The copies were released last month during an event organized by MyPillow CEO Mike Lindell, a Trump ally who has made unsubstantiated claims about last year’s election.
California Secretary of State Shirley Weber said concerns about election security are "inaccurate." The state’s chief elections official said California has "the strictest voting system testing, procedures for use and security requirements in the nation."
All votes, whether in person, by mail or drop box, will be cast on paper ballots that can be hand-counted afterward if there are questions about the tally in any county.
Part of the challenge for election officials is the vote counting and vote reporting process, which can lead to changes in results that appear to swing back and forth before final tallies are released.

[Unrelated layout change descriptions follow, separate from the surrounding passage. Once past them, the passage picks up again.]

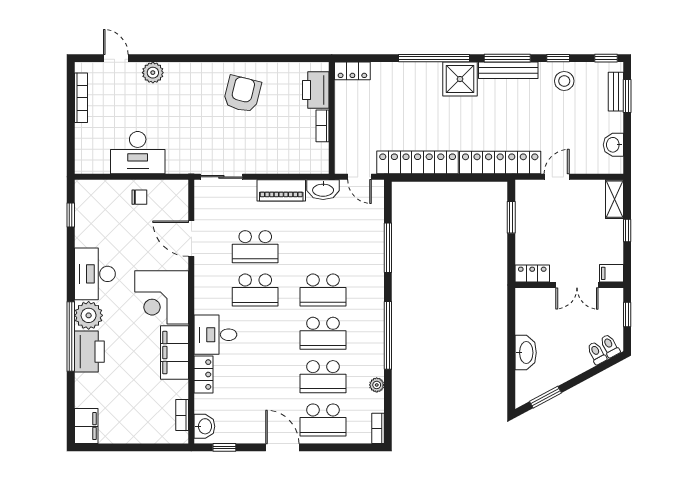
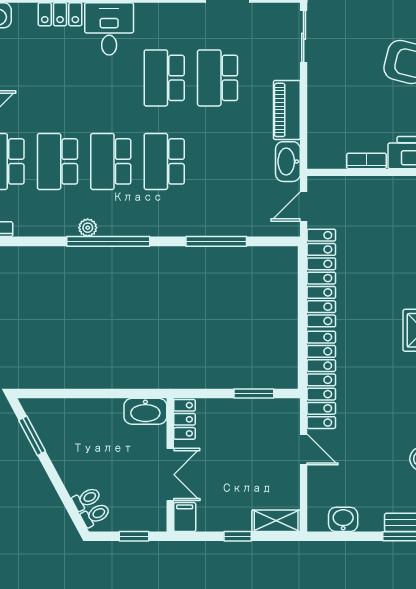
double door: (577, 285) -> (170, 475), swing flipped
washbasin: (526, 353) -> (145, 411), moved
plant: (377, 385) -> (88, 228), moved

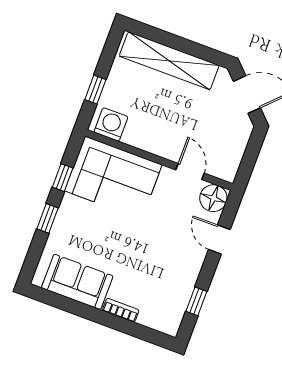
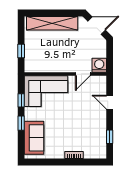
washing machine: (111, 124) -> (99, 65), moved
door: (190, 172) -> (83, 74), swing flipped
floor lamp: (213, 198) -> (99, 83), removed
sofa: (77, 282) -> (34, 138), moved, turned 90

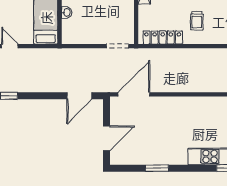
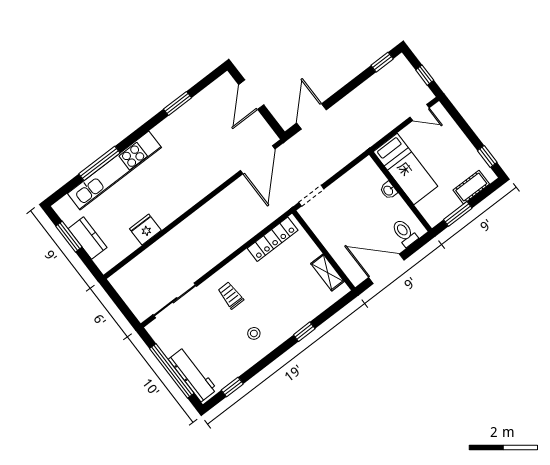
trolley: (197, 21) -> (231, 295), moved

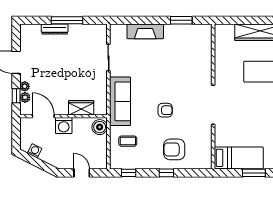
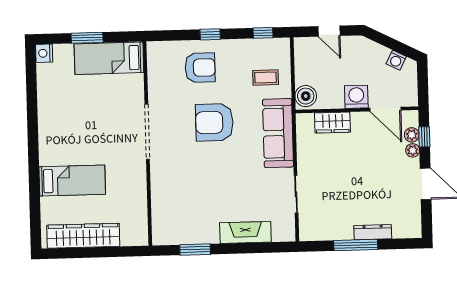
armchair: (165, 110) -> (214, 122), width x1.88, depth x1.88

In a state like California, where election officials can begin processing mailed ballots ahead of Election Day, the first batch of results often is from mail-in ballots. Those are expected to slightly favor Democrats. Then come results from in-person polling places on Election Day, which is when higher percentages of Republicans typically vote. Finally, late-arriving mail ballots are counted and reported.
Ballots will be counted up to seven days after the election as long as they are postmarked by Tuesday.
Local elections officials are seeing increased activity from a group of election observers aligned with Republicans, said Donna Johnston, Sutter County registrar of voters and president of the California Association of Clerks and Election Officials.
Johnson said election officials welcome observers and the chance to explain procedures that ensure election security and integrity. The increase in distrust, though, is "heartbreaking to us," she said.
"Election officials take it personally when somebody is just making unfounded accusations about what we do," Johnston said.